*Consigne*. Recopiez mot pour mot le passage de la discussion sur le genre d'« amour », en commençant par « Pour ma part » et en poursuivant jusqu'à « des _amours damnées_. ».
── Texte source
Pour ma part je connais comme tout le monde _les amours mortes_, déjà l'objet de ce fil (voir en particulier la citation du TLF_i_ par Tilt en son message #10), qui est un usage poétique au féminin et que j'aurais cru, apparemment à tort, toujours au pluriel. C'est le même usage ici, dans le cas des _amours damnées_.

Certains considèrent que l'_amour_ au pluriel est presque toujours féminin, ce qui serait également le cas des _délices et _des_ orgues. _Je me contenterais de dire la féminisation au pluriel fréquente, sans plus. Ce qui me surprend, c'est l'amour au féminin et au singulier.

En recherchant un peu plus, il y aurait eu en gros trois phases :
- un temps où les deux genres auraient cohabité pleinement au singulier comme au pluriel ;
- un temps où l'usage du masculin au singulier et du féminin au pluriel ce serait généralisé, à ce point que des grammairiens ont considéré que c'était la règle ;
- un temps, qui est celui que nous vivons, où le masculin au pluriel reviendrait en force.


----------



## dgsavoie

la liste de tels mots que j'ai toujours apprise est  orgue, amour et or.
Je laisse délice au masculin, par contre.


----------



## janpol

Un moyen mnémotechnique qui permet de retenir les 3 exceptions : les merveilleuses délices de leurs amours passionnées les conduiront aux grandes orgues de l'église.
Il existe aussi des mots qui sont masculins quand ils désignent une chose et féminins quand ils en désignent une autre : la voile du bateau, le voile que portent les (certaines) femmes musulmanes.


----------



## Maître Capello

dgsavoie said:


> la liste de tels mots que j'ai toujours apprise est orgue, amour et or.


 _Or_ ? Non, le substantif _or_ est toujours masculin.


----------



## Logospreference-1

Peut-être, Dgsavoie - Bonjour -, votre mémoire d'écolier aurait-elle confondu entre _or_ et _air_, puisque le TLF_i_ à air 1 (en bas, avant la prononciation) précise ceci, qui en fait en réalité un féminin d'exception différent de celui d'_amour, orgue_ et _délice _:


> *Remarque.* Dans la langue populaire _air_ peut prendre le genre féminin, de même que _air _2 et _air _3 :
> 75. − L'*air* est malsaine ici, dang_é_reuse à respirer. M. Genevoix, _Raboliot, _1925, page 163.


----------



## dgsavoie

Non, il s'agit bien de "or" comme dans "les ors de la république" qui dans ce cas, seraient "belles" et non "beaux". Mais peut-être m'a-t-on appris une erreur.
────
── Données annotées
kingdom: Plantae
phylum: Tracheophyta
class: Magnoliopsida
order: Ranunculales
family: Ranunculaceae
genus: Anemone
────
*Réponse*.
Pour ma part je connais comme tout le monde _les amours mortes_, déjà l'objet de ce fil (voir en particulier la citation du TLF_i_ par Tilt en son message #10), qui est un usage poétique au féminin et que j'aurais cru, apparemment à tort, toujours au pluriel. C'est le même usage ici, dans le cas des _amours damnées_.